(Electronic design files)
+++
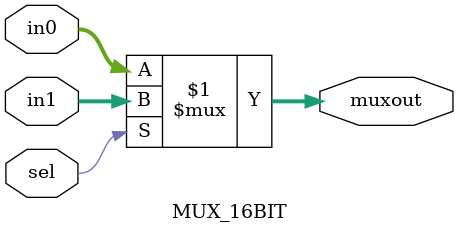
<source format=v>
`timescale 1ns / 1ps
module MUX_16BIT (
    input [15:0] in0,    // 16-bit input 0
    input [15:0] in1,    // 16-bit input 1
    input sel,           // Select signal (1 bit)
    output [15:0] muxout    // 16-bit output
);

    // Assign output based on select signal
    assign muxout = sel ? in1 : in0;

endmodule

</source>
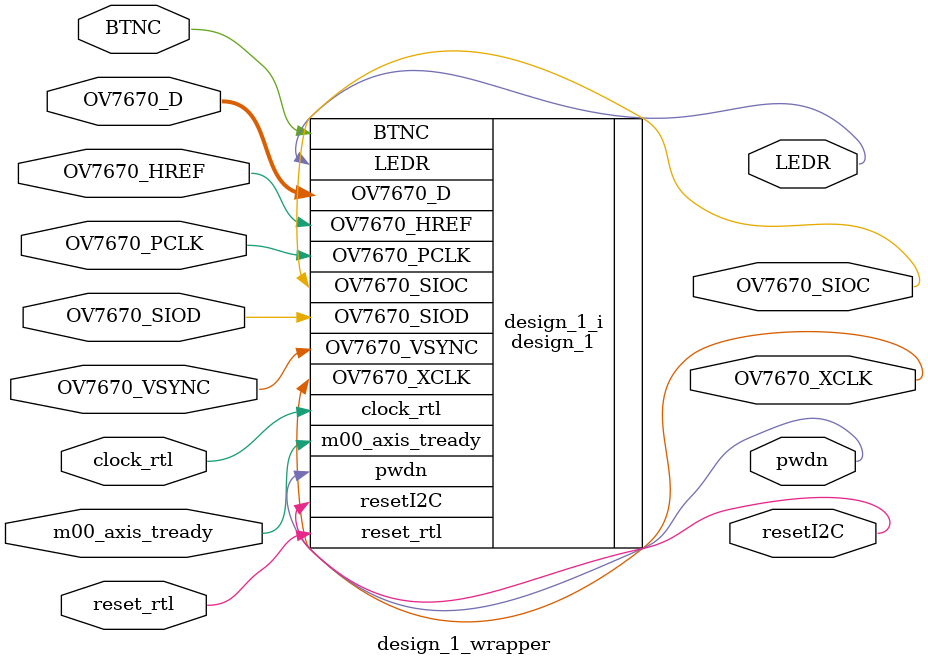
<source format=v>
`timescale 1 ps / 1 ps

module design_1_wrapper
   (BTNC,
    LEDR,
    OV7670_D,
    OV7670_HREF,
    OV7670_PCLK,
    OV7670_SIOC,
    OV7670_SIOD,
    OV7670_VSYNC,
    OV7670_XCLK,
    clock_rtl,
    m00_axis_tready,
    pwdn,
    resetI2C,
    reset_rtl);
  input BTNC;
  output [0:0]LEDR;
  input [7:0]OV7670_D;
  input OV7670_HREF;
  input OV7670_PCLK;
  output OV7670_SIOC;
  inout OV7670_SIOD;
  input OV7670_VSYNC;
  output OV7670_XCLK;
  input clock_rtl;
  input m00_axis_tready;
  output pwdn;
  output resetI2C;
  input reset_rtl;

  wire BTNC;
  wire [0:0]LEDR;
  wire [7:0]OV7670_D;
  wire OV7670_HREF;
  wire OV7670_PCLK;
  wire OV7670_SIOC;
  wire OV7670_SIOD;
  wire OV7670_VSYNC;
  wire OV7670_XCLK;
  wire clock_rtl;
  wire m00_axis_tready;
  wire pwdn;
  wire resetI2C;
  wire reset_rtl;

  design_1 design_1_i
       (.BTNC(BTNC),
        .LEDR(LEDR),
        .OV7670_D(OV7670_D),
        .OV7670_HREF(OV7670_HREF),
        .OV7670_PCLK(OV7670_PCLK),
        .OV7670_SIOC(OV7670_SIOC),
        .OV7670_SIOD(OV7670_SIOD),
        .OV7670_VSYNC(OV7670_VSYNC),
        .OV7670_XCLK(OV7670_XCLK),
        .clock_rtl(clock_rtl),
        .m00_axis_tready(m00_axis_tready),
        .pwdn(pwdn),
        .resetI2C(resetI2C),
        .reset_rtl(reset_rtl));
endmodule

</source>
+++
Activity
Write only the number of lines in the entries where the string "LEDR" occurs.

Solution for this problem
4